Como Bolin não tinha telefone,Niles e um amigo foram ao deserto à
procura do protótipo. Ao chegar, bem ao lado do trailer, lá estava a
inconfundível silhueta da Ferrari, coberta por uma lona. Ela não se
movia há anos. Os faróis estavam azuis devido à exposição ao sol do
deserto, a pintura vermelha da carroceria (sim, Bolin cometeu este
crime!) e o interior todo descascado,mas o carro estava lá. Bolin vendeu
o 0425 por 100 mil dólares, cerca de 20 vezes a mais do que havia pago.
Ferrari 250GT Competizione Berlinetta
O carro passou por um processo de restauração e em 1989 mudou de mãos
novamente, dessa vez o felizardo foi Al Mohr, que, sem hesitar, o
inscreveu no Concurso de Elegância de Pebble Beach, na Califórnia,
talvez o principal encontro de carros clássicos do mundo, e tirou
primeiro lugar na categoria Ferraris GT de coleção. Próxima parada:
Japão, pelas mãos de Hajime Tanaka ao custo de US$ 1 milhão. A volta
para os Estados Unidos do 0425 aconteceu pelas capazes mãos de Bruce
Lustman em 1998. Como grande conhecedor de carros antigos, Bruce
restaurou a Berlinetta às suas condições de fábrica em absolutamente
todos seus detalhes, incluindo algumas licenças poéticas como a
instalação de ignição eletrônica, novos discos, sistema de freios,
embreagem de cerâmica e amortecedores telescópicos.
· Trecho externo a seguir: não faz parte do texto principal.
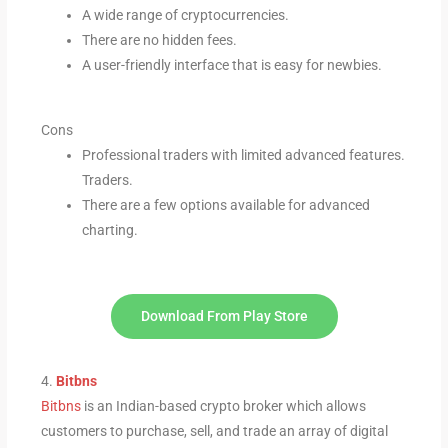
A wide range of cryptocurrencies.
There are no hidden fees.
A user-friendly interface that is easy for newbies.
Cons
Professional traders with limited advanced features.
Traders.
There are a few options available for advanced
charting.
Download From Play Store
4.
Bitbns
Bitbns
is an Indian-based crypto broker which allows
customers to purchase, sell, and trade an array of digital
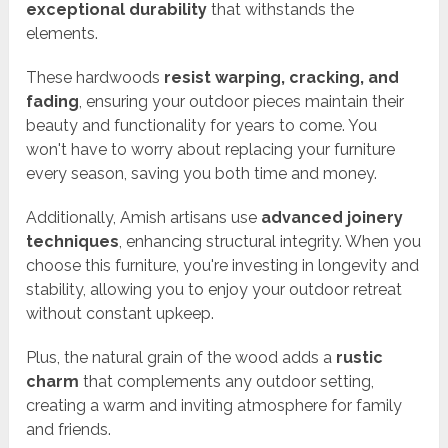
exceptional durability
that withstands the
elements.
These hardwoods
resist warping, cracking, and
fading
, ensuring your outdoor pieces maintain their
beauty and functionality for years to come. You
won't have to worry about replacing your furniture
every season, saving you both time and money.
Additionally, Amish artisans use
advanced joinery
techniques
, enhancing structural integrity. When you
choose this furniture, you're investing in longevity and
stability, allowing you to enjoy your outdoor retreat
without constant upkeep.
Plus, the natural grain of the wood adds a
rustic
charm
that complements any outdoor setting,
creating a warm and inviting atmosphere for family
and friends.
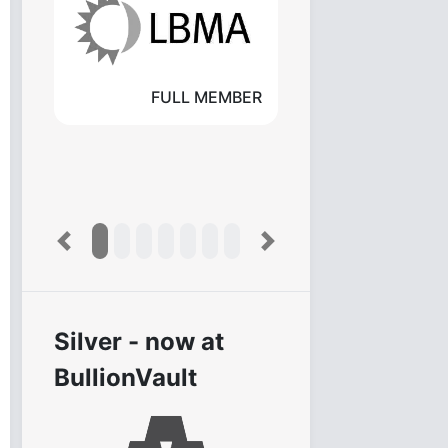
FULL MEMBER
Previous
Next
Silver - now at
BullionVault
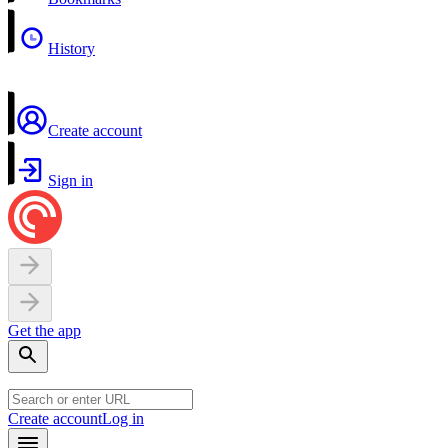
History
Create account
Sign in
Get the app
Create account
Log in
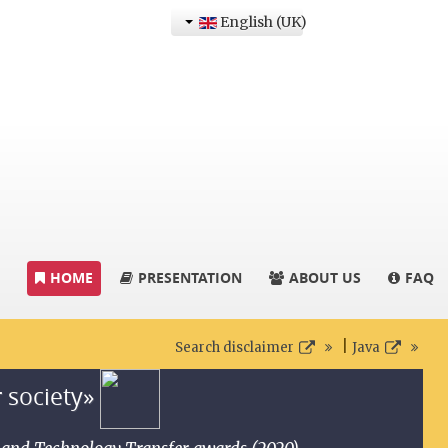
English (UK)
HOME
PRESENTATION
ABOUT US
FAQ
|
Search disclaimer
Java
r society»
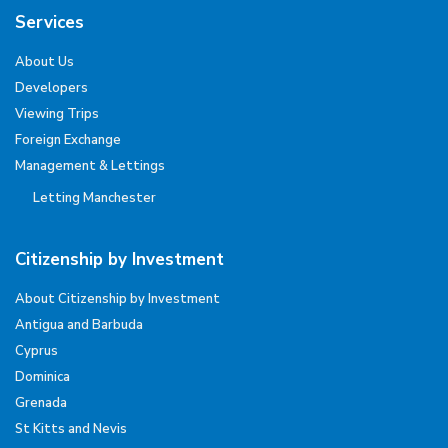
Services
About Us
Developers
Viewing Trips
Foreign Exchange
Management & Lettings
Letting Manchester
Citizenship by Investment
About Citizenship by Investment
Antigua and Barbuda
Cyprus
Dominica
Grenada
St Kitts and Nevis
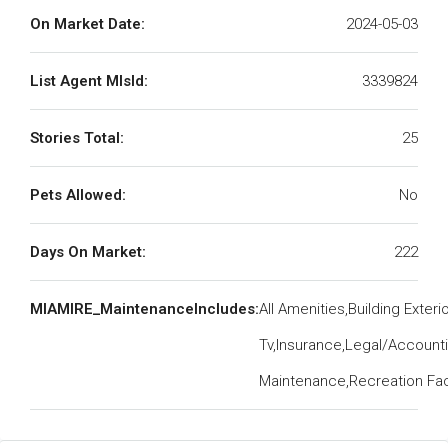
On Market Date:
2024-05-03
List Agent MlsId:
3339824
Stories Total:
25
Pets Allowed:
No
Days On Market:
222
MIAMIRE_MaintenanceIncludes:
All Amenities,Building Exteri
Tv,Insurance,Legal/Account
Maintenance,Recreation Faci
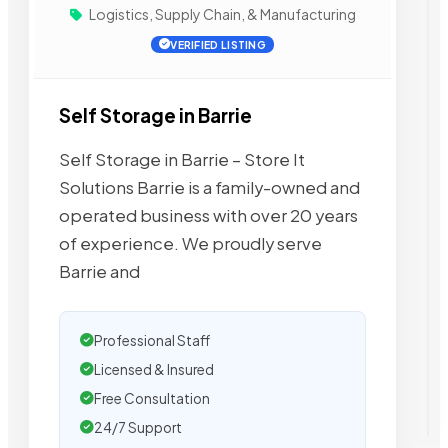
Logistics, Supply Chain, & Manufacturing
VERIFIED LISTING
Self Storage in Barrie
Self Storage in Barrie – Store It
Solutions Barrie is a family-owned and
operated business with over 20 years
of experience. We proudly serve
Barrie and
Professional Staff
Licensed & Insured
Free Consultation
24/7 Support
O carro ficou ainda mais rápido e gostoso de pilotar e Lustman
demonstrou isso com brilhantismo nas corridas Tour de France 2.000,
Mille Miglia Storica e mais tarde na Colorado Grand. Finalmente em
dezembro de 2006 o atual proprietário, Lee Herrington, comprou o carro
de Lustman. Curiosamente, em 1998, Herrington havia mandado um agente
para o Japão para comprar o 0425, mas ele já estava dentro de um navio
a caminho das mãos de Lustman. Os valores envolvidos nas últimas
transações permanecem em segredo, mas sabe-se que o número de dígitos
foi de sete (antes da vírgula...).
Para Herrington, a 250 GT Competizione Berlinetta não é apenas uma
elegante obra-prima construída por um maestro, mas também um pedaço vivo
da história automotiva e da arte industrial. Seus planos são de
restaurar o carro à sua condição original de 1956 e mantê-lo exibido
como um marco para as próximas gerações.